Analysis: AVGO LULU COST AAPL WMT JWN AWK AMZN MSFT ORCL GOOGL

We are shaping up for a potentially quiet day in the market with modest earnings reports and the usual Thursday data that are the Initial and Continuing Jobless Claims and then the EIA Natural Gas Inventories report at 11:30 a.m. ET.

While we travel back from our time at the New York Stock Exchange, if you missed our December Members-Only call from there you can find the replay here. During that event, we discussed our new AAP rating categories; more on that as well as how we sorted the existing portfolio can be found here.

While most of the day is apt to be a quiet one, it will heat up after the market close with quarterly results from Broadcom (AVGO) , Lululemon Athletica (LULU) and our own Costco Wholesale (COST) .
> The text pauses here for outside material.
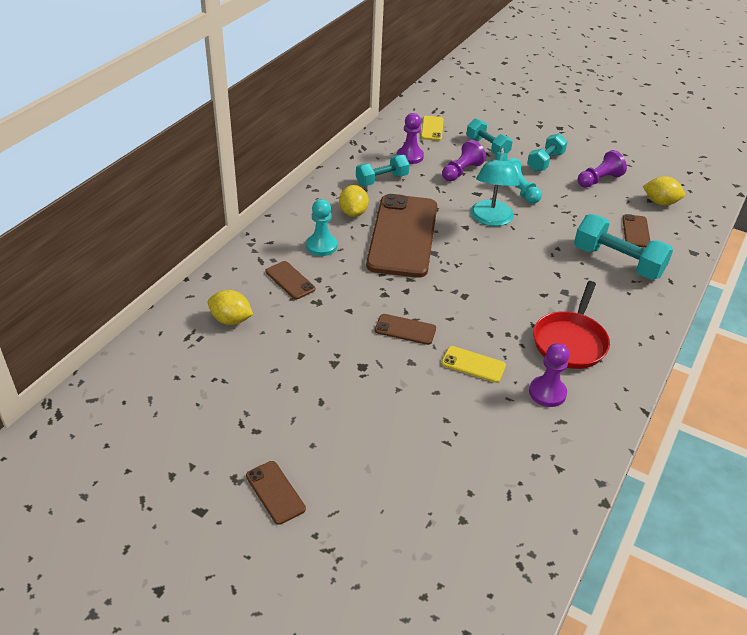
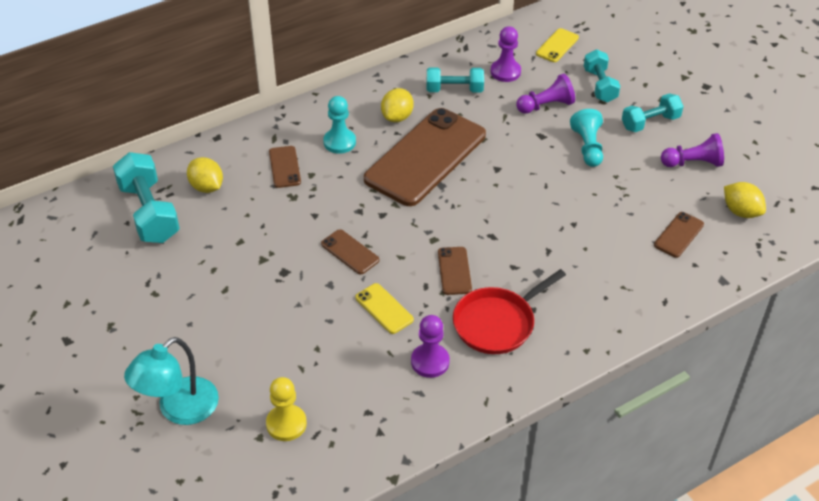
camera: 30 degrees right, 5 degrees up
(275, 492) = (131, 350): brown phone -> brown phone (454, 271)
(476, 497) = (286, 424): none -> yellow pawn
(491, 219) = (530, 169): turquoise lamp -> turquoise lamp (179, 410)
(617, 262) = (625, 261): turquoise dumbbell -> turquoise dumbbell (149, 212)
In light of concerns about demand as well as supply for connected devices, especially for smartphones, we'll be listening rather closely to what Broadcom has to say about its current quarter. We've seen several companies trim expectations for iPhone production levels over the last few weeks following Apple's (AAPL) recent warning, but more recent comments like the one we shared yesterday point to another round of cuts. With our new rating systems, AAPL shares are in a Holding Pattern (Three) and we plan to remain on the sidelines for now until we have a clearer picture of the demand-supply outlook. Should AAPL shares find their way to but successfully test the $125 technical level, we may be inclined to add to the portfolio's position.

Following cautious comments about the consumer earlier this week from Walmart (WMT) and Nordstrom (JWN) , we will be curious to see not only the quarterly results from Lululemon but also Costco.

With Lululemon, we'll be looking for comments on inventory levels and for confirmation of the consumer shift to digital shopping over brick and mortar.

Costco's comments about the holiday season, especially its thoughts about the consumer and inflation, its warehouse footprint plans and any mention for a future membership price increase, are what our ears will be up for.

Costco's comments on inflation could lead to some last-minute tweaking of expectations for the November Producer Price Index (PPI) report that will be out Friday before the market open. As of this morning, the consensus has headline PPI falling to 7.2% year over year from October's 8.0% reading. The view for the November core PPI also has it retreating versus October, falling to 5.9% year over year from 6.7%. More than likely that data will influence tomorrow's trading, especially if it reshapes expectations for what the Fed is likely to do next week following its monetary policy meeting.

Given the data found in the November ISM Services Index, the November Employment Report and the latest NFIB Small Business Survey, we could see tomorrow's PPI data move lower versus October but come in warmer than expected. While many continue to focus on the size of next week's likely rate hike, we continue to think the real focus will be on where the Fed finally stops hiking the fed funds rate, better known as the terminal rate. Alongside its monetary policy action next week, the Fed is expected to release its updated Summary of Economic Projections, which could give us a better sense for the terminal rate, but our thinking is a far clearer picture could come following the Fed's Jan. 26-27 meeting.

In terms of portfolio news, American Water Works (AWK) shared it will pay its next quarterly dividend of $0.655 per share on March 1 to shareholders of record on Feb. 7. 

Alphabet (GOOGL) , Amazon (AMZN) , Microsoft (MSFT) and Oracle (ORCL) were awarded a total of $9 billion of cloud computing contracts yesterday by the Joint Warfighting Cloud Capability (JWCC), the successor program to the Joint Enterprise Defense Infrastructure (JEDI). The separate contracts run until 2028 and will provide the Department of Defense with enterprise-wide, globally available cloud services across all security domains and classification levels. We see this as a positive for the cloud business at our holdings, but we would caution members this was largely expected given the Defense Department named the four companies as contenders for the multi-cloud, multi-vendor contract.

At the time of publication, Action Alerts PLUS was long AAPL, AMZN, AWK, COST, GOOGL and MSFT.